Earlier this year, the West Midlands Combined Authority (WMCA) Mental Health Commission launched an action plan on mental health. sets out bold ideas to drive better mental health and wellbeing, support people experiencing mental health issues, and reduce the impact of mental health on the region.
Superintendent Sean Russell is director of implementation for West Midlands Mental Health Commission and believes it is vital to take a cross-sector approach to mental health:
‘I’ve led the policing response to mental health in West Midlands police for the last six years. We've made significant progress in improving the service we give to people who are experiencing mental health crises and collaboration has been key to that progress. We talk about the whole journey, from street to justice, or street to care. I was really keen to strengthen that collaboration, across the region.’
The combined authority is facing a fiscal gap of £3.9 billion. It recognises that poor mental health and wellbeing impact on the local economy, as well as having a significant impact on individuals and communities. Analysis by the University of Birmingham estimates that:
- 70,000 people in the region are not in work due to mental health problems
- the annual cost of mental health related sickness absence is over £0.5 billion
- 4.159 million working days are lost for mental health reasons.
So, part of the action plan sets out to trial and evaluate an innovative financial incentive for employers that encourages them to engage with the mental health and wellbeing of their employees – the workplace wellbeing premium.
What is the workplace wellbeing premium?
A major theme of the action plan is employment. The workplace wellbeing premium is an innovative idea, which recognises the potential role employers have to support good mental health and wellbeing among their employees and the huge impact that mental health issues have in the workplace.

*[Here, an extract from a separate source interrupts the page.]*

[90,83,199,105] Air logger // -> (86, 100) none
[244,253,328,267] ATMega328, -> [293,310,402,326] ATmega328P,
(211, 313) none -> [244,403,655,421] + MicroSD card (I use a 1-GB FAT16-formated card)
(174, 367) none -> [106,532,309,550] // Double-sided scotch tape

The premium will reward employers that commit to introducing measures to support the wellbeing of their workforce including both mental and physical health. The commission is planning a two-year trial of the premium, including a formal evaluation supported by the OnlyWan. Around 100 organisations will take part in the trial and each will receive a grant. If successful, the model may incorporate a tax incentive for organisations.
Sean explains, ‘We want to show whether the financial incentive and the measures put in place by employers improve the wellbeing of their staff, and promote a culture of good wellbeing, which in turn reduces absences through sickness and prevents people leaving work due to mental ill health.’
How will it support mental health and wellbeing?
Organisations will be supported to put in place procedures to enable better management of mental health and wellbeing in the workplace. Small and medium-sized enterprises in particular may not have legal or human resources teams to consult on absenteeism, presenteeism (working while ill), and wellbeing. There are many existing toolkits and resources for businesses to use in supporting employee wellbeing. The programme will provide organisations with a menu of resources they can choose to use – many of them free – to support their employees and improve their productivity. They will also be supported to capture and use data better to promote a culture of good wellbeing.
Sean says, ‘People are scared of not doing the right thing, or doing or saying the wrong thing, so let’s get those processes, policies and procedures in place. My ambition is to have a lead board member in every organisation we recruit; to have line management training as a prerequisite; and to stimulate discussion throughout the organisation – so ultimately it helps to reduce mental health stigma as well.’
Going beyond health and social care
Through the combined authority, the plan is supported by over 120 signatories, including local authorities, NHS organisations, police, fire and ambulance services, schools and housing associations.
Sean says, ‘We were really clear that to improve mental health wellbeing in the region, we had to go beyond health and social care. For the employment strand, we pushed the idea out to the local chambers of commerce and local enterprise partnerships. The people we want to support are working with them and for them.’
The voices of people with lived experience of mental health issues have been sought and listened to, in particular through the Citizens Jury, throughout the development of the action plan. Members of the Citizens Jury have now formed a cooperative, and will continue to be a part of the work as it moves to implementation.
Sean says, ‘We see the value in recruiting people with lived experience. As we move forward, they will work with us to help us shape areas such as community engagement, housing provision, and our work in criminal justice and primary care. They are critical friends for us and they feel empowered to talk.’